IV. Une Méthode Applicable à Toute Réforme
Cette méthode agile aurait pu s’appliquer à l’ensemble du programme gouvernemental : Plan Maurice 2040, lutte contre la drogue, combat contre la corruption, développement de nouveaux piliers économiques. Chaque projet, selon le même schéma, aurait pu aboutir en quatre à six semaines. Maurice aurait pu devenir un laboratoire de gouvernance agile. Mais ceci fera l’objet d’un prochain éditorial.
V. Le Raz-de-Marée qui s’est Échoué
Un an après le triomphe électoral, le constat s’impose : ce gouvernement ne sait pas accélérer.
Le problème ne tient point au manque de ressources. Avec soixante députés et zéro opposition, il dispose d’une puissance inédite. Il ne procède point de l’incompétence intellectuelle. Maurice regorge de talents. Le problème est méthodologique.

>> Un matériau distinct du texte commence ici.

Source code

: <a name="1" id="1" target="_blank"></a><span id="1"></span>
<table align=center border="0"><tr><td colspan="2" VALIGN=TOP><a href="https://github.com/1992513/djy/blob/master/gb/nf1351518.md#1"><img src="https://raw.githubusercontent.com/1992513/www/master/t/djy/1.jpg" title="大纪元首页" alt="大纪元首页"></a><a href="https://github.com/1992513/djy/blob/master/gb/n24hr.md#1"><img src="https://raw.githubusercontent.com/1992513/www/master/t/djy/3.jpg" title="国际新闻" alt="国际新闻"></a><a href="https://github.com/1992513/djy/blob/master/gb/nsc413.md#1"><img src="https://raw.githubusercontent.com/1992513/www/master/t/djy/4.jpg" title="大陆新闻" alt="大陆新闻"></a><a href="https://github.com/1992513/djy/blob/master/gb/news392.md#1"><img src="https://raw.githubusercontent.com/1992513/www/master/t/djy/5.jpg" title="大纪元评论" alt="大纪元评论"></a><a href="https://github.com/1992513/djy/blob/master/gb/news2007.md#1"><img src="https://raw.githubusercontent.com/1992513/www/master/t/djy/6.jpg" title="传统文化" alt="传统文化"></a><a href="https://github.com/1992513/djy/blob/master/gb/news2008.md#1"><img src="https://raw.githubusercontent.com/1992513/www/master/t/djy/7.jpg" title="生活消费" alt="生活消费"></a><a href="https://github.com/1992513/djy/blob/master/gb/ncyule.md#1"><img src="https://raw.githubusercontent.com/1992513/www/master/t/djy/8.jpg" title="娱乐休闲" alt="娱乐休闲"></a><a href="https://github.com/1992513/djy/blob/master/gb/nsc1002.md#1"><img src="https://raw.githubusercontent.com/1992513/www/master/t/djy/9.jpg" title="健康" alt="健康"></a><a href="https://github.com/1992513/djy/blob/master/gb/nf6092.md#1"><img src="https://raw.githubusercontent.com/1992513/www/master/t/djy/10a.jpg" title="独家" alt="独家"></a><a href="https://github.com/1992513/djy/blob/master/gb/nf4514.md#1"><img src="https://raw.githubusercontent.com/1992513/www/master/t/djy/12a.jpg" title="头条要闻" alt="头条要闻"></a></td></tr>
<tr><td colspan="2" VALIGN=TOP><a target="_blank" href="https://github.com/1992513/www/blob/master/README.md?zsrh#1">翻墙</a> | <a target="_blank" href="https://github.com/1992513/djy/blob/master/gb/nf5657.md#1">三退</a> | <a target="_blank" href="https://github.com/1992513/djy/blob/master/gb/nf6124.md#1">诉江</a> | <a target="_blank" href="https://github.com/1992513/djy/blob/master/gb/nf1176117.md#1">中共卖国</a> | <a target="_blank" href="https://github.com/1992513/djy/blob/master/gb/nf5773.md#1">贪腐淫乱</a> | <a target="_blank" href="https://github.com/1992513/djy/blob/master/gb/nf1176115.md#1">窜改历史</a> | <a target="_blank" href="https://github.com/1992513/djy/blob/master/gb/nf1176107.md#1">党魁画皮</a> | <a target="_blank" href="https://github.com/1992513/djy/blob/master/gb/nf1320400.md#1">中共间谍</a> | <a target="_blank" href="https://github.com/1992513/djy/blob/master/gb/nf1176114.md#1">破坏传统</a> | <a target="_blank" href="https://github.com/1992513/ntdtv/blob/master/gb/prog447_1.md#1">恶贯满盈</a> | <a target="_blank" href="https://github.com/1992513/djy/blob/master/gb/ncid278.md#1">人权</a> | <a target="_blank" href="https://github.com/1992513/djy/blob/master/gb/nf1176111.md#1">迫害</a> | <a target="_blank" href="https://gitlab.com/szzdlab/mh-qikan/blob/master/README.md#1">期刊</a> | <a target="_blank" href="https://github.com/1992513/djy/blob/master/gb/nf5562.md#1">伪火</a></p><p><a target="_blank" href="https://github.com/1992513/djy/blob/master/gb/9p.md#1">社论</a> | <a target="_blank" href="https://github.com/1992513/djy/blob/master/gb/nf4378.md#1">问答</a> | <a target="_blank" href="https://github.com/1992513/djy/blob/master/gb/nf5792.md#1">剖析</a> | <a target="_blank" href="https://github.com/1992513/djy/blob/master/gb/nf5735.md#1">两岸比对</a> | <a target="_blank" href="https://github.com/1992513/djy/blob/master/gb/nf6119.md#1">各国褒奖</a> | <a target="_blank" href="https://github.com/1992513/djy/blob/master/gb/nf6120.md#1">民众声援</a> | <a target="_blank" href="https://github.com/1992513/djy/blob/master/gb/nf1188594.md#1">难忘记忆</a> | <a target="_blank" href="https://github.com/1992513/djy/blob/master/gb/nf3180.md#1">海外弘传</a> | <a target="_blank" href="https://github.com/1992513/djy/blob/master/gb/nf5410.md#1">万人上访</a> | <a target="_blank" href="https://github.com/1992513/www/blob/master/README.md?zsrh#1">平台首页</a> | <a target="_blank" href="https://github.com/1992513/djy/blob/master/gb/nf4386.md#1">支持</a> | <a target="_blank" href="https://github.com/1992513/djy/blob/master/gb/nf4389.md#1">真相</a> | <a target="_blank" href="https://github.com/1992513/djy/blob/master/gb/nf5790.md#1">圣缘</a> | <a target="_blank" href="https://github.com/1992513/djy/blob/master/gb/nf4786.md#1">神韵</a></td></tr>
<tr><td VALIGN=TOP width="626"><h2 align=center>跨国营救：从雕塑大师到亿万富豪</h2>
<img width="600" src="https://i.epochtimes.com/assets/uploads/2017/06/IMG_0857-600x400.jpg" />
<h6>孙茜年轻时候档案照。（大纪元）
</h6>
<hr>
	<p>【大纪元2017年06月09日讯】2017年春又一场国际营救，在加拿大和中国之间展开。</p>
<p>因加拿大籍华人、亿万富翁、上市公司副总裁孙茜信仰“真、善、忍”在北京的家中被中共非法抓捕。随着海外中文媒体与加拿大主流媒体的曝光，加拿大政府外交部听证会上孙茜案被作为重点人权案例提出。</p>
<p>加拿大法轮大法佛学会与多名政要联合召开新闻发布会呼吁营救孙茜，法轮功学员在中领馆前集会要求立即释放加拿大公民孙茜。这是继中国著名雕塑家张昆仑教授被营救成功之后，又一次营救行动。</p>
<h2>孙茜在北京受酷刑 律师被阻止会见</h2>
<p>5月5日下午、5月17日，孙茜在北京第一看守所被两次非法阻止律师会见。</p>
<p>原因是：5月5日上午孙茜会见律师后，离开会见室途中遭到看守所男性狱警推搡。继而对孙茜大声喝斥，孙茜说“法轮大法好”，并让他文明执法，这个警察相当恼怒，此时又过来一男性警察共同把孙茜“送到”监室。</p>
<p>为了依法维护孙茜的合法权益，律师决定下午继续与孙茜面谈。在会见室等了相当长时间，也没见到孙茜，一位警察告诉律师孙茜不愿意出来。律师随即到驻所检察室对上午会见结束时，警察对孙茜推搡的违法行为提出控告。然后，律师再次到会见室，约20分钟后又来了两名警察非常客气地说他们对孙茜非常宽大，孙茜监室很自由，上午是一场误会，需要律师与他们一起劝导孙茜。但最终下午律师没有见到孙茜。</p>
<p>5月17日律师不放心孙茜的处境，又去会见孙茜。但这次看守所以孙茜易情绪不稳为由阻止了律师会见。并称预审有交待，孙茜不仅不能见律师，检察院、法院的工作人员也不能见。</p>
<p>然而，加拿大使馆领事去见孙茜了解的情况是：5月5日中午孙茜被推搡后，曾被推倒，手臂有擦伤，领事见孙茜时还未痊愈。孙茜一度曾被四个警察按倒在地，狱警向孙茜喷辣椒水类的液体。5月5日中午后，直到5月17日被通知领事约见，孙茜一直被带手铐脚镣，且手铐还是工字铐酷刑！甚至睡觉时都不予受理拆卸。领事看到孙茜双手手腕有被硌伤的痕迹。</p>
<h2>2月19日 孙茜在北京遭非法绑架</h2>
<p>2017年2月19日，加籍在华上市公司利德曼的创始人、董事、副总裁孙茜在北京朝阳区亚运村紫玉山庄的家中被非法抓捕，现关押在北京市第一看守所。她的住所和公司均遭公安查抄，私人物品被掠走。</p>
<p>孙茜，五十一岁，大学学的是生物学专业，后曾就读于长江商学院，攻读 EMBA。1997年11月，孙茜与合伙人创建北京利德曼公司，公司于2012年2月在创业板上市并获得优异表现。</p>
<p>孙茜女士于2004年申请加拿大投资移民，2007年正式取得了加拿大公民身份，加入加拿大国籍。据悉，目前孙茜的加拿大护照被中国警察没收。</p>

Nos dirigeants fonctionnent selon les canons d’un siècle révolu : bureaucratie léthargique, consultations sans fin, comités proliférants, rapports dormants. Pendant ce temps, le secteur privé livre en semaines, les gouvernements modernes pratiquent l’agilité, les start-ups disruptent en mois. Maurice demeure prisonnière d’un immobilisme travesti en prudence.
Le 60-0 nous avait promis un sprint. Nous avons hérité d’une sieste prolongée.
Une Freedom of Information Act aurait pu être promulguée en trente jours. Un an plus tard, elle demeure “en préparation” – formule qui, en français administratif mauricien, signifie “aux calendes grecques”.
La question n’est plus de savoir si nos gouvernants possèdent la volonté d’agir. La question, plus fondamentale, est de déterminer s’ils maîtrisent les méthodes qui permettent de convertir la volonté en réalisation.
Et si la réponse devait être négative, deux voies seulement s’offrent : apprendre sans délai ces méthodes qui font ailleurs la différence, ou laisser la place à ceux qui les maîtrisent.
Le peuple mauricien mérite mieux que des engagements éternellement “en préparation”. Il mérite un gouvernement qui sait faire, et qui fait vite. Le 10 novembre 2024, les électeurs ont donné tous les instruments de la transformation. Le 10 novembre 2025, force est de constater que ces instruments demeurent inutilisés.
Dans un an, lors du deuxième anniversaire, quelle sera l’addition ? Trente projets de loi adoptés par méthode agile, ou trente nouveaux projets “en préparation” ?
L’histoire jugera. Elle juge toujours.